Two-fer


Over the past month or so, my daughter's pump screen has been getting progressively dimmer.  At first, I thought I was experiencing yet another symptom of being 40-something.  But soon my daughter was complaining about it too.  Procrastinator that I am, I figured I'd find the time to call eventually.  The final straw was when the screen got to the point where we barely see it outdoors.  I called Animas on a Friday afternoon.

"We'll overnight you a new pump," the technical support person told me after a couple of her suggested quick-fix tricks were unsuccessful.

The pump arrived by 9:30 on Saturday morning.  I carefully transferred all of the settings from the old pump to the new one, double and triple checking my work like my third grade math teacher always insisted.  The last step was to pair our current meter remote with the new pump. I successfully paired the two up, with their screens showing each other's serial numbers, seemingly as a mark of true love.

Fast forward to lunch.  "What's going on?  Why won't this work???" my daughter grumbled as I washed the grapes.  "When I put the strip in, I get the timer thing-y and then the screen turns black and then the thing just turns off."

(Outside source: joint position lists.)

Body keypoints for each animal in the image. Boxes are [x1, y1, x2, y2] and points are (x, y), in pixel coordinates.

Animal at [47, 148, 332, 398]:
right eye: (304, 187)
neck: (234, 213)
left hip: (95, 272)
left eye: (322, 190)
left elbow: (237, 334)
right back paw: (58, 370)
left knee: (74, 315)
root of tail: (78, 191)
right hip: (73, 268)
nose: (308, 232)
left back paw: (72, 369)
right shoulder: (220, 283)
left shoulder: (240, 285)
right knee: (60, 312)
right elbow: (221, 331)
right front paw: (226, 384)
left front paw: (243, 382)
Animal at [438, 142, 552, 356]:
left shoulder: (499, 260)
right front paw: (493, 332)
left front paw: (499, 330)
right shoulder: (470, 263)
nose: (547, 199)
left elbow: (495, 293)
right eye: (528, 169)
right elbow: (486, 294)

We took the batteries out and put them back in again, and tried a different vial of test strips.  We could power it on to check the history but once a test strip was put in, it shut down.

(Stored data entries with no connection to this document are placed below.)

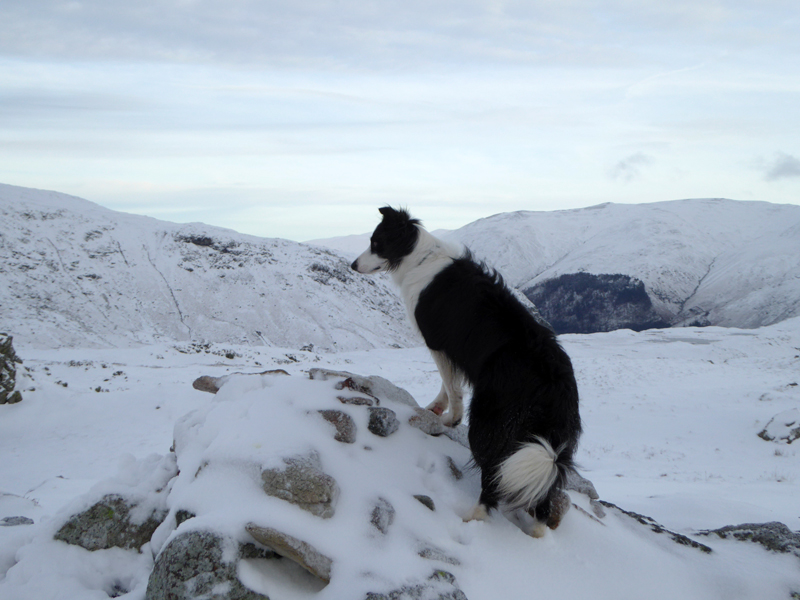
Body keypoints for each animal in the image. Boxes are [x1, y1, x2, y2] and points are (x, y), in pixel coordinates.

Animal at [352, 207, 580, 540]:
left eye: (375, 242)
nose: (352, 265)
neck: (420, 256)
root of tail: (553, 384)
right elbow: (446, 385)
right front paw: (436, 408)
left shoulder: (438, 344)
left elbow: (451, 385)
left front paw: (449, 418)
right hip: (544, 442)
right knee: (543, 498)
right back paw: (536, 533)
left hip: (490, 422)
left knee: (492, 477)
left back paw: (471, 517)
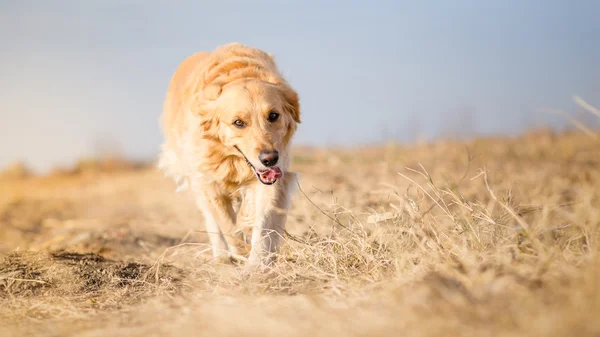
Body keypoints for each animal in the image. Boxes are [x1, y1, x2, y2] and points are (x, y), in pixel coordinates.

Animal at [158, 42, 300, 270]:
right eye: (238, 122)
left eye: (273, 116)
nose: (269, 158)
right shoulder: (209, 182)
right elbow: (227, 225)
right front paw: (241, 251)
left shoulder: (274, 179)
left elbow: (262, 224)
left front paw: (255, 266)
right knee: (212, 222)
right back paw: (222, 257)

After lunch (don't fret- we have an extra meter or two kicking around- she was perfectly safe), I called and explained the situation to a person at Animas with the title, "meter specialist."  The meter remote would have to be replaced too. "Will not accept the test strip," was the specialist's official diagnosis.  I think it was broken-hearted at the disappearance of it's old pump partner myself, but the guy at Animas is the expert of course.  Meters being apparently less important than pumps, I was told the replacement meter was to come on Tuesday, signature required.  I tried to negotiate this detail since the (significantly more important and expensive) pump did not require my signature, but it seemed there was no choice.

"Put a black x on the back of the meter before you return it," the meter specialist requested.
Should we have held some sort of service of remembrance while we did so?

Tuesday came and we were more excited than we expected to be.  We missed the remote features, particularly at night if a correction was needed.  Rolling a sleeping 14 year old over in bed to find her insulin pump was no easy task.  Noon came and went- no meter.  My daughter came home from school at 3:15.  "Did the meter come?"  Nope.  At 5:30, I called Animas.

"It shipped and my tracking number shows it's out for delivery.  Let me give you the number too.  It should come tonight."

My husband came home, we ate dinner, and soon it was 8:15.  No meter. He called UPS with the tracking number.

"I'm showing it's on a truck and the truck is still out. Our days are already running long because of holiday shopping."

"I understand that," my husband said, "but this is a medical device for a child who is eventually going to bed...I'd like it to be here before that happens."  The UPS customer service person could offer nothing more than sympathy.

My daughter climbed into bed around 9:30 with her book.  At 9:45 (AT NIGHT.  PM.) the doorbell rang and my husband signed for the meter I'd been at home waiting for since 8 a.m. and which, according to the UPS tracking system had been on the truck since 4:30 a.m.  We set up the meter and paired it with the pump. They've gotten along splendidly ever since.

I hope, at least, that the previous pump and meter were reunited and that they will be laid to rest together.